CISD chief financial officer Kelly Penny proposed a Financial Transparency plan to adopt a resolution that sets forth the opposition to vouchers, taxpayer saving grants, tax credits and any other mechanism that would take funding from public education and redirect it to private entities with no accountability.
With every student that the district might potentially lose, the recapture payment increases by $6,160. If a student receives a voucher and leaves CISD go to a private education entity, the district would lose $6,160, sending that additional money back to the state.

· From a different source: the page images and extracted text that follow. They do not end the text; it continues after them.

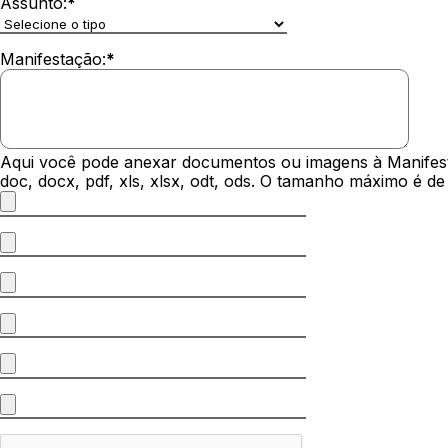
Assunto:
*
Manifestação:
*
Aqui você pode anexar documentos ou imagens à Manifestaç
doc, docx, pdf, xls, xlsx, odt, ods. O tamanho máximo é d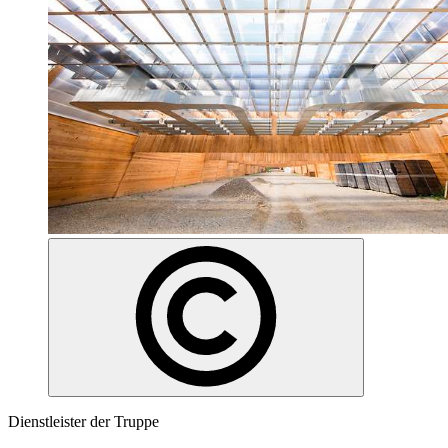
Dienstleister der Truppe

“If this were to go through, this would harm our school district,” CISD board trustee Leigh Walker said.
The motion passed, 7-0.
“[The resolution] is a great thing for all of us to be behind and support because we know ahead of us having gone through legislative sessions time and time again that this matter continues to come up but we need to be vigilant in supporting this kind of resolution,” CISD board president Anthony Hill said.
A proposal for the legislative agenda for the Board of Trustees and school district was put together by board trustees Tracy Fisher and Walker and Superintendent Dr. Mike Waldrip.
It was resolved that the CISD Board of Trustees call on state and local legislatures to uphold and support the needs of the district in order for learners to achieve success.
Every year the district has a financial integrity rating system that is provided by TEA and looks over the finances of the school district.
The 2015-2016 report that was based on 2014-2015 years financial data was presented by Penny.
Out of the 15 indicators that the school receives, the district received an A (superior) with a maximum score of 100 points for the 2014-2015 data.
Executive director for curriculum and instruction Dr. Penny Tramel discussed the the district of innovation proposal.
The District Educational Improvement Committee (DEIC) met on Oct. 11 to discuss the possible proposals to the commissioner. The DEIC elected to innovate in the area of the district planning process and greater parent representation on the committee.
They also chose to address deals with teacher certifications and certain contracts and deals with the calendar and attendance for class credit and final grade.